WHAT TO WORK ON: Lines where the string "each" appears are to be copied from the entries below.

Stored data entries
Content starts
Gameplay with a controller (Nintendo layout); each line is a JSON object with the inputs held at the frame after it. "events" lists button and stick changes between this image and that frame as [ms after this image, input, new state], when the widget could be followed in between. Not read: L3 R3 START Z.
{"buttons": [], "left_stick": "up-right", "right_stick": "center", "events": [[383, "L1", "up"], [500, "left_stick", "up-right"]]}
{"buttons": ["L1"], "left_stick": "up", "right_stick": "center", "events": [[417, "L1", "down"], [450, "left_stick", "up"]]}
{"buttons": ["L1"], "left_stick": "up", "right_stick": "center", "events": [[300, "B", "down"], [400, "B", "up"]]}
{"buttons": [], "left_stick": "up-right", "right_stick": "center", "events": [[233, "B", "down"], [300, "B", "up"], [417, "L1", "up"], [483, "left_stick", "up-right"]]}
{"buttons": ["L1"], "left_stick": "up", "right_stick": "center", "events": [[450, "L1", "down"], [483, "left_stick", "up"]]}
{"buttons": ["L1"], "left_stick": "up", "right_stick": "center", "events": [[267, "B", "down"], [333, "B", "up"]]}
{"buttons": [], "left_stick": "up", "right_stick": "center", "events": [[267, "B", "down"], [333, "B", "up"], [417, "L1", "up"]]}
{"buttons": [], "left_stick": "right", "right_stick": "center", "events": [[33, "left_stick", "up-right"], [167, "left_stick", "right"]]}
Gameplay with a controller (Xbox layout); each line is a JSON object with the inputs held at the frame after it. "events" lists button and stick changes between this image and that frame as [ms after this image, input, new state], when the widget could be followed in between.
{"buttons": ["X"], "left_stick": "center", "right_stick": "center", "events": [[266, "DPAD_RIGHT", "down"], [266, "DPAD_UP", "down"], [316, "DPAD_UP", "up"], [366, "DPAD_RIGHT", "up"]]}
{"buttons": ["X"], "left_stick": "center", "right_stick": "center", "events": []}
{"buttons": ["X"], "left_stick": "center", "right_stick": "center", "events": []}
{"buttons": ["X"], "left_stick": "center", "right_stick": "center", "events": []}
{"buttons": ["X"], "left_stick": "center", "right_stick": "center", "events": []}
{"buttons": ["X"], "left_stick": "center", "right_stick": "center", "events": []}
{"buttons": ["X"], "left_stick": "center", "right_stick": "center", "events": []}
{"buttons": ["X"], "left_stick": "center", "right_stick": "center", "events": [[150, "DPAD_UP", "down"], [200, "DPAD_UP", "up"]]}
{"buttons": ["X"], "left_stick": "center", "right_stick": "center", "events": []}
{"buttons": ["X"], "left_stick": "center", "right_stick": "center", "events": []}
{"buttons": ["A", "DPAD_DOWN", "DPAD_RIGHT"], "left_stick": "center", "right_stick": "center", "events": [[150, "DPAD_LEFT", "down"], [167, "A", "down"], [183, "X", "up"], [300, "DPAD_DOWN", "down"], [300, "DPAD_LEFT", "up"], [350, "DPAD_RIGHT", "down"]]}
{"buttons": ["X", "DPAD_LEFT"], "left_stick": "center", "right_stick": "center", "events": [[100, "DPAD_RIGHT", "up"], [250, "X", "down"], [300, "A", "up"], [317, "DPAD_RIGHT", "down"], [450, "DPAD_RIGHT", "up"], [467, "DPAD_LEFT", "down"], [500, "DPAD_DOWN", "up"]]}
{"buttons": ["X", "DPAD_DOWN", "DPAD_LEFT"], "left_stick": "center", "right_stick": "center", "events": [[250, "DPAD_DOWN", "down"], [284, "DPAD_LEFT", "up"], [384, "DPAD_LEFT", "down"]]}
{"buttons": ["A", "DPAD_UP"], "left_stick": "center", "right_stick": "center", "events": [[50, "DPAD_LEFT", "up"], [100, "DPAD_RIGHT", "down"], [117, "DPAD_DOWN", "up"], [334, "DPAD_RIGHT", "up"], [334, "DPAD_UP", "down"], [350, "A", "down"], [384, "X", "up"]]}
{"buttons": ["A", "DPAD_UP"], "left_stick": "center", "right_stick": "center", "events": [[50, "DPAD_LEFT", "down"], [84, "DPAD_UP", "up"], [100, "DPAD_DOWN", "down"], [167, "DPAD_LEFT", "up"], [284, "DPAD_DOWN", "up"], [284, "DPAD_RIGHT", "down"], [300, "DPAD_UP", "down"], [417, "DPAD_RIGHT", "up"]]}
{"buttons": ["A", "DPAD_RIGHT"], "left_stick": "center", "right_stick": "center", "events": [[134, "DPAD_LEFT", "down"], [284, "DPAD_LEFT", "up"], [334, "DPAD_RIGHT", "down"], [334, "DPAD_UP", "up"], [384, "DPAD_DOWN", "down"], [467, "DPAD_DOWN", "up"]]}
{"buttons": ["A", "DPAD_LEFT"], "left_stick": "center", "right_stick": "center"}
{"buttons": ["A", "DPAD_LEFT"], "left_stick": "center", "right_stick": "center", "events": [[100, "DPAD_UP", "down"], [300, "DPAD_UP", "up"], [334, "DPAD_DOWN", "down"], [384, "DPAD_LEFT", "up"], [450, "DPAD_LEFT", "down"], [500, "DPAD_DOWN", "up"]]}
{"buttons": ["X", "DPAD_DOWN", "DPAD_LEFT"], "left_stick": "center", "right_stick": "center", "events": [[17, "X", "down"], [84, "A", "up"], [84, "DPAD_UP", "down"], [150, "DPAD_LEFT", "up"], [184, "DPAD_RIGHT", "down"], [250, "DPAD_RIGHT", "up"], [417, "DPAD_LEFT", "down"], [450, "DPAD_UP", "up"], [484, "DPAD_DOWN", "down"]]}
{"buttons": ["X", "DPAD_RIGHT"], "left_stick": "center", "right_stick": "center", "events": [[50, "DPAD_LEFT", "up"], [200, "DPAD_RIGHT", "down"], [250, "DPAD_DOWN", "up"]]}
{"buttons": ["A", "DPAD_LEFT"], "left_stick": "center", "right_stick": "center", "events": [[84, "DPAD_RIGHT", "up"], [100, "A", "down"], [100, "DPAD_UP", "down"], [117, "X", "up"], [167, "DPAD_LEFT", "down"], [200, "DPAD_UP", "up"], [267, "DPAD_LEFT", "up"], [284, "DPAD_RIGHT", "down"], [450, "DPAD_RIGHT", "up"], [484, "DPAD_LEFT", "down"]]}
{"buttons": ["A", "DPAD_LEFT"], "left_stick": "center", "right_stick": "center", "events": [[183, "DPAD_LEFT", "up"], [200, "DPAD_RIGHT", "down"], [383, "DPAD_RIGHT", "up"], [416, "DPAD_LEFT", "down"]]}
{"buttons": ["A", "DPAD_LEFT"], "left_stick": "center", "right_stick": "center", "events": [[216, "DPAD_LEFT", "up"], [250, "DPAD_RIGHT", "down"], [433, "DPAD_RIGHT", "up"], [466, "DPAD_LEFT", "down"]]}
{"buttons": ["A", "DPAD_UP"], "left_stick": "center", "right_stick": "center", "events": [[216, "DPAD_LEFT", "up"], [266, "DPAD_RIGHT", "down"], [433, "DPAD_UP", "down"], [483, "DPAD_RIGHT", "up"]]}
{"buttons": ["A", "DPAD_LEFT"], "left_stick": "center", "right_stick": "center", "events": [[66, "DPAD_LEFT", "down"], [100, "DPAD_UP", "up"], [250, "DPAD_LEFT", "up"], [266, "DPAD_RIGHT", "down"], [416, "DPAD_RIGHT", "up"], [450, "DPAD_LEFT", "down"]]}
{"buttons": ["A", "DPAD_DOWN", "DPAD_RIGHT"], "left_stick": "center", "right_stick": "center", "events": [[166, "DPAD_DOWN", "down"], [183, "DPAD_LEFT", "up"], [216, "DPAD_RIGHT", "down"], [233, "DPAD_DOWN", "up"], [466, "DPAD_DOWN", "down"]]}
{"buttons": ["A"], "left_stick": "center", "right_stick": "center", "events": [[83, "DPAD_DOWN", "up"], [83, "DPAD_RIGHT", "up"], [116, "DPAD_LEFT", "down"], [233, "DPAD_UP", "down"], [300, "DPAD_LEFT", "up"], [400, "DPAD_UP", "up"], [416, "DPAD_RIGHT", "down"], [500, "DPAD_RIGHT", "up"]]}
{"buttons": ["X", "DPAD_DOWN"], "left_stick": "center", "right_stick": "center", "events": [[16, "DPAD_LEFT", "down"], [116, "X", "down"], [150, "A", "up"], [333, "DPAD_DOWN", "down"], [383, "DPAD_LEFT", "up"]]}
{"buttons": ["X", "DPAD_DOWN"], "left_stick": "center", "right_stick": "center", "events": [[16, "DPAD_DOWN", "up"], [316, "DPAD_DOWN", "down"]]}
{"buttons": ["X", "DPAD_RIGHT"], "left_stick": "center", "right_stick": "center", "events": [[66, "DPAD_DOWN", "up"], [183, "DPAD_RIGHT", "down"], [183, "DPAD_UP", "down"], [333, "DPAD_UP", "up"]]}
Content ends
RESPONSE BELOW:
Gameplay with a controller (Nintendo layout); each line is a JSON object with the inputs held at the frame after it. "events" lists button and stick changes between this image and that frame as [ms after this image, input, new state], when the widget could be followed in between. Not read: L3 R3 START Z.
Gameplay with a controller (Xbox layout); each line is a JSON object with the inputs held at the frame after it. "events" lists button and stick changes between this image and that frame as [ms after this image, input, new state], when the widget could be followed in between.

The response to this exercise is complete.